[Saved data entries]
——

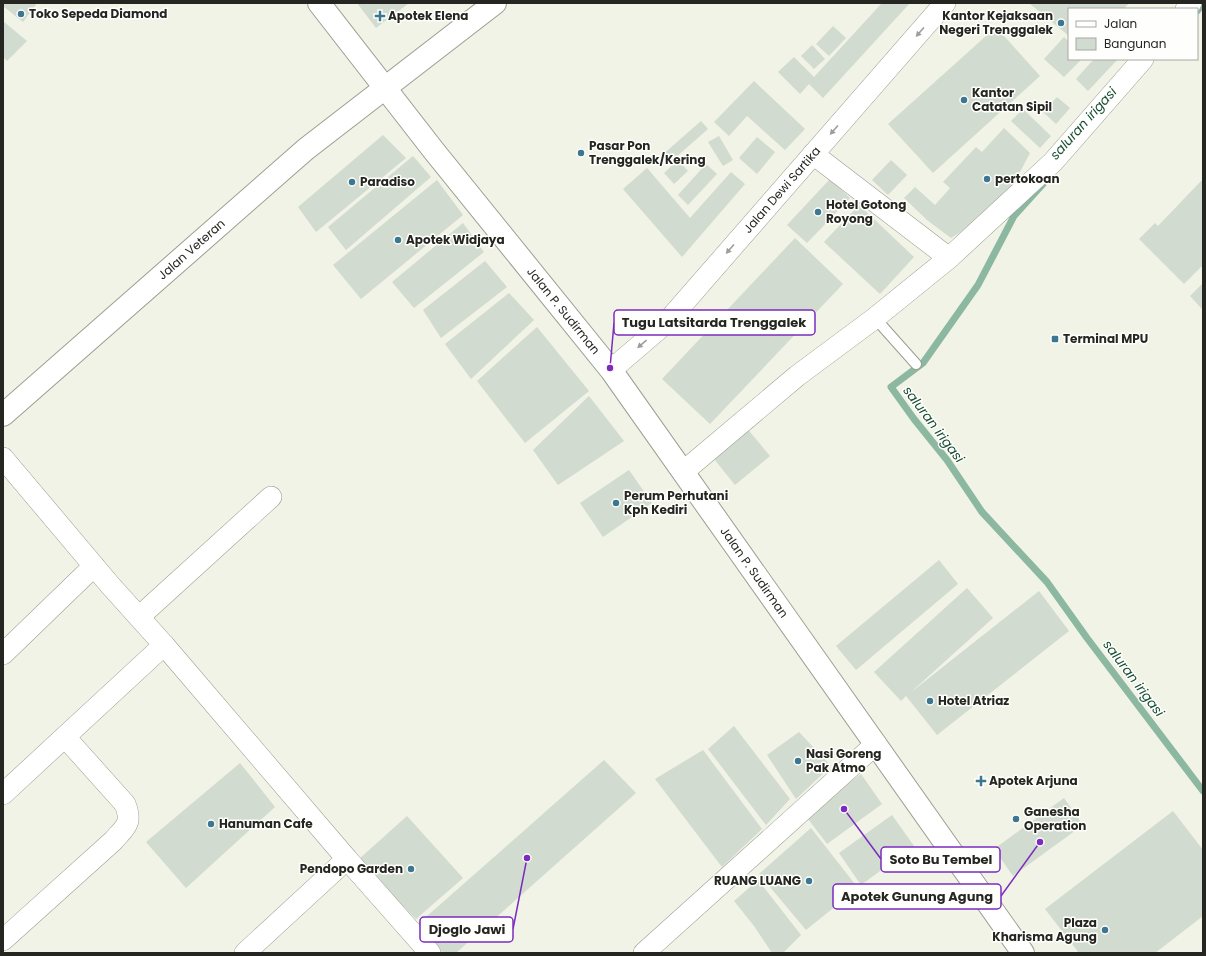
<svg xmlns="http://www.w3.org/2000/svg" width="1206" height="956" viewBox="0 0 1206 956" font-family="Poppins,sans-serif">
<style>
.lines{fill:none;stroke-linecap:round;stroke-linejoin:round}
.stream{stroke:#8cb7a0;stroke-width:7}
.building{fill:#d2dbcf}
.lane-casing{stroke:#9b9e90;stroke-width:12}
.street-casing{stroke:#9b9e90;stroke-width:22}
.secondary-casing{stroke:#9b9e90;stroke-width:24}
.highway-casing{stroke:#9b9e90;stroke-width:24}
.lane{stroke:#fff;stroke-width:10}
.street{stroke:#fff;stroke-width:21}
.secondary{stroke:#fff;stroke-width:22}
.highway{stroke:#fff;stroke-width:22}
.oneway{fill:#9d9d9b}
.poi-dot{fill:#3d7690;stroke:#fefffc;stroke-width:1.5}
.labels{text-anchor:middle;stroke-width:3;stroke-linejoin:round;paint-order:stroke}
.poi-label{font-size:12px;font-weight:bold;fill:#252621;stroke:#fefffc;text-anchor:start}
.street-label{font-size:12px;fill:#252621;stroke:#fefffc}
.water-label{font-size:13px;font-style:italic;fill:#174c35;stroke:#fefffc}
.leader{fill:none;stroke:#7b2cbf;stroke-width:1.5}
.callout-dot{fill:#7b2cbf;stroke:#fefffc;stroke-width:1.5}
.callout{fill:#fefffc;stroke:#7b2cbf;stroke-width:1.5}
.callout-label{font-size:13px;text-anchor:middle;font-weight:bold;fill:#252621}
</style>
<rect width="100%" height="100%" fill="#f0f3e5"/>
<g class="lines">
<g class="stream">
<polyline points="1197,11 1203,4"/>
<polyline points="1043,184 1014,216 978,285 923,363 891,387 914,419 947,460 982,512 1047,582 1087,638 1203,791"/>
</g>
</g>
<g class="building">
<polygon points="3,3 37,3 23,22 3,6"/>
<polygon points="357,3 409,3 376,28"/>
<polygon points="882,3 910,3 823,98 809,84 800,94 778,72 794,57 814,77"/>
<polygon points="1029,3 1129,3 1124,9 1069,9 1069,36"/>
<polygon points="3,21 27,41 7,61 3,57"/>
<polygon points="833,26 846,38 829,56 816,44"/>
<polygon points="996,27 1040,76 933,173 888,124"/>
<polygon points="1064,37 1069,42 1069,59 1082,59 1064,77 1044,59"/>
<polygon points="812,45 825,59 814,69 801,56"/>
<polygon points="1094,59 1118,59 1088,91 1076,79"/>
<polygon points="754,81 805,129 785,150 747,116 729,136 714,122"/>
<polygon points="1057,97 1070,108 1056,124 1043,112"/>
<polygon points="1023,109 1051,136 1040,148 1011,121"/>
<polygon points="701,121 708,129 667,165 660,157"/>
<polygon points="1004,128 1030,153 1002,206 951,238 927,220 904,198 915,187 935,205 950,188 943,182 976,147 982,152"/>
<polygon points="383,135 406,158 316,232 298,207"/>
<polygon points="719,136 733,160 723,166 708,142"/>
<polygon points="757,137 775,152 757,174 739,158"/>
<polygon points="413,156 431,177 346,250 328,227"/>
<polygon points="678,160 688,171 674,184 664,173"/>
<polygon points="891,160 907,175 888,195 872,180"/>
<polygon points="706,164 717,174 688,205 678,195"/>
<polygon points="647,168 690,218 731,172 745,184 682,257 623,189"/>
<polygon points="830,179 850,198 807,243 787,225"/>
<polygon points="1203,179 1203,265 1184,284 1139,239 1155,223 1158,226"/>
<polygon points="437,180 463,215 361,299 333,265"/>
<polygon points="859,205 914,257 880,294 824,242"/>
<polygon points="463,223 484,252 414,308 392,282"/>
<polygon points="795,238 843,284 710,424 662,379"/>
<polygon points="485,261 507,287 441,338 423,310"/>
<polygon points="1203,283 1203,310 1190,296"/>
<polygon points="509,293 534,320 471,379 445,344"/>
<polygon points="537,327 589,391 525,443 477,381"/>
<polygon points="589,396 624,441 558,485 533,450"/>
<polygon points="745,426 770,456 735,485 710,454"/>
<polygon points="629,470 652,503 603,537 580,503"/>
<polygon points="939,560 958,584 856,670 836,646"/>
<polygon points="967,588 993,618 910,693 1039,591 1069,631 937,735 906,696 901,701 874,672"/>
<polygon points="734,726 790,799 766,825 708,749"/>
<polygon points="799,732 831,766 796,799 767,755"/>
<polygon points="703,750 762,829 722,867 655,779"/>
<polygon points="604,760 636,793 456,953 443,953 418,924"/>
<polygon points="240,763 275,807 186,888 146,842"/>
<polygon points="861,774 882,804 827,844 805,815"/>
<polygon points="1064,798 1083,825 1013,876 994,849"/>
<polygon points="1173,811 1203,850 1203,916 1155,953 1079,953 1045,909"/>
<polygon points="892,815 914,846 861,885 839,853"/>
<polygon points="407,816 463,878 416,919 358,860"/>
<polygon points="811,828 858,888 806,930 759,874"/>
<polygon points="758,880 801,935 783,953 772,953 754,926 734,901"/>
</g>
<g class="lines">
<g class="lane-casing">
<polyline id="lane" points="875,318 916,364"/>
</g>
<g class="street-casing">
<g id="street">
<polyline points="1186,9 1191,3"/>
<polyline points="813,154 949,258"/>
<path id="s1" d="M611,370L667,322L945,3"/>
<polyline points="3,458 110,585 164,645 347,859"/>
<polyline points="683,472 797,376 875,318 949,258 1053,162 1143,59"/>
<polyline points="139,617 271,497"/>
<polyline points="3,654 94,566"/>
<polyline points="3,794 164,645"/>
<path d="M3,940L113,841C125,827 133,824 125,804L65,737"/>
<polyline points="245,953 347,859 430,953"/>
<polyline points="644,953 876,744"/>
</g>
</g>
<g class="secondary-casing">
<g id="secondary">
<path id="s2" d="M3,415L306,149L495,3"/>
</g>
</g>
<g class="highway-casing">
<g id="highway">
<path id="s3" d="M319,3L434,151L611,370L1023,953"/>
</g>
</g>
<use href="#lane" class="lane"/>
<use href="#street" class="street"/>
<use href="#secondary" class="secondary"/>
<use href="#highway" class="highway"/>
</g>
<defs><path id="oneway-solid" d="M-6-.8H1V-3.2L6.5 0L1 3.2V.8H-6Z"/></defs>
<g class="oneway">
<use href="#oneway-solid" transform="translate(920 32) rotate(131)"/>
<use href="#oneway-solid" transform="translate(834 130) rotate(131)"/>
<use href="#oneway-solid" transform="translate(730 249) rotate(131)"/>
<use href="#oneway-solid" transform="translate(642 344) rotate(139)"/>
</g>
<g class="poi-dot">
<circle cx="21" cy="14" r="4"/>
<path d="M378 10h4v4h4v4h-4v4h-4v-4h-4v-4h4z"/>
<circle cx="1061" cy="23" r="4"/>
<circle cx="964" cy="100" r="4"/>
<circle cx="581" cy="153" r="4"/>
<circle cx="987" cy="179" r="4"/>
<circle cx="352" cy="182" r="4"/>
<circle cx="818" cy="212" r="4"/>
<circle cx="398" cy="240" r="4"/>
<rect x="1051" y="335" width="8" height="8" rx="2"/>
<circle cx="616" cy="503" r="4"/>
<circle cx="930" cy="701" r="4"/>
<circle cx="798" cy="761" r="4"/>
<path d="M979 775h4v4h4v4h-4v4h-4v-4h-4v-4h4z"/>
<circle cx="1016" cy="819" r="4"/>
<circle cx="211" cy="824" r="4"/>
<circle cx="411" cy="869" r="4"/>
<circle cx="809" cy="881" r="4"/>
<circle cx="1105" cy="930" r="4"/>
</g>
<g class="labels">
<g class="poi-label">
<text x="29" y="18">Toko Sepeda Diamond</text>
<text x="388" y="20">Apotek Elena</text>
<text x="1053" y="20" text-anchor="end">Kantor Kejaksaan<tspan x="1053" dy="14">Negeri Trenggalek</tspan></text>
<text x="972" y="97">Kantor<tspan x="972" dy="14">Catatan Sipil</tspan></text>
<text x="589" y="150">Pasar Pon<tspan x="589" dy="14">Trenggalek/Kering</tspan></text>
<text x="995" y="183">pertokoan</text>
<text x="360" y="186">Paradiso</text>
<text x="826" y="209">Hotel Gotong<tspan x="826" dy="14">Royong</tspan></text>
<text x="406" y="244">Apotek Widjaya</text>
<text x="1063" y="343">Terminal MPU</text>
<text x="624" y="500">Perum Perhutani<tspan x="624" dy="14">Kph Kediri</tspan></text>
<text x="938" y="705">Hotel Atriaz</text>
<text x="806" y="758">Nasi Goreng<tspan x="806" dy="14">Pak Atmo</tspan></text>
<text x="989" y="785">Apotek Arjuna</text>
<text x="1024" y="816">Ganesha<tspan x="1024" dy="14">Operation</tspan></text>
<text x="219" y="828">Hanuman Cafe</text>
<text x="403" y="873" text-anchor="end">Pendopo Garden</text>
<text x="801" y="885" text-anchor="end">RUANG LUANG</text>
<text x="1097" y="927" text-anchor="end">Plaza<tspan x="1097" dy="14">Kharisma Agung</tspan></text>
</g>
<g class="street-label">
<text dy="4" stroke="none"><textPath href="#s1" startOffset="249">Jalan Dewi Sartika</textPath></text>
<text dy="4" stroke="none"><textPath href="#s2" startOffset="251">Jalan Veteran</textPath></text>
<text dy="4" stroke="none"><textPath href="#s3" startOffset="393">Jalan P. Sudirman</textPath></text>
<text dy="4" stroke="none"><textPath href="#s3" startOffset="717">Jalan P. Sudirman</textPath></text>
</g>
<g class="water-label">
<text transform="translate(1083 123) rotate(-48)" y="5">saluran irigasi</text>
<text transform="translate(934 424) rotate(53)" y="5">saluran irigasi</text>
<text transform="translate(1134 678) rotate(53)" y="5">saluran irigasi</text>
</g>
</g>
<path class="leader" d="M610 368L614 323M844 809L881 859M1040 842L1001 896M527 858L513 929"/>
<g class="callout-dot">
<circle cx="610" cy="368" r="4"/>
<circle cx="844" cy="809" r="4"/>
<circle cx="1040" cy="842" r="4"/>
<circle cx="527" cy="858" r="4"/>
</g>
<g class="callout">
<rect x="614" y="310" width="201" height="25" rx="4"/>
<rect x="881" y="847" width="119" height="25" rx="4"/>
<rect x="833" y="884" width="168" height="25" rx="4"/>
<rect x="420" y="917" width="93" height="25" rx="4"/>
</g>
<g class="callout-label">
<text x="714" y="327">Tugu Latsitarda Trenggalek</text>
<text x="941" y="864">Soto Bu Tembel</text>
<text x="917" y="901">Apotek Gunung Agung</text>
<text x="467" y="934">Djoglo Jawi</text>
</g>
<rect width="1206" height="956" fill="none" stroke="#252621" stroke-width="8"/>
<rect x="1068" y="8" width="130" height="52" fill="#fefffc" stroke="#a7a8a4"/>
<rect x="1076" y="21" width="20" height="6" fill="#ffffff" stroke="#a7a8a4"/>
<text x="1104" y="28" font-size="12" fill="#252621">Jalan</text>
<rect x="1076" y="38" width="20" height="12" fill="#d2dbcf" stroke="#a7a8a4"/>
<text x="1104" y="48" font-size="12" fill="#252621">Bangunan</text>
</svg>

——

_WORK INSTRUCTION_. Filter the entries above down to the lines containing the word "labels".

_ANSWER BELOW_.
.labels{text-anchor:middle;stroke-width:3;stroke-linejoin:round;paint-order:stroke}
<g class="labels">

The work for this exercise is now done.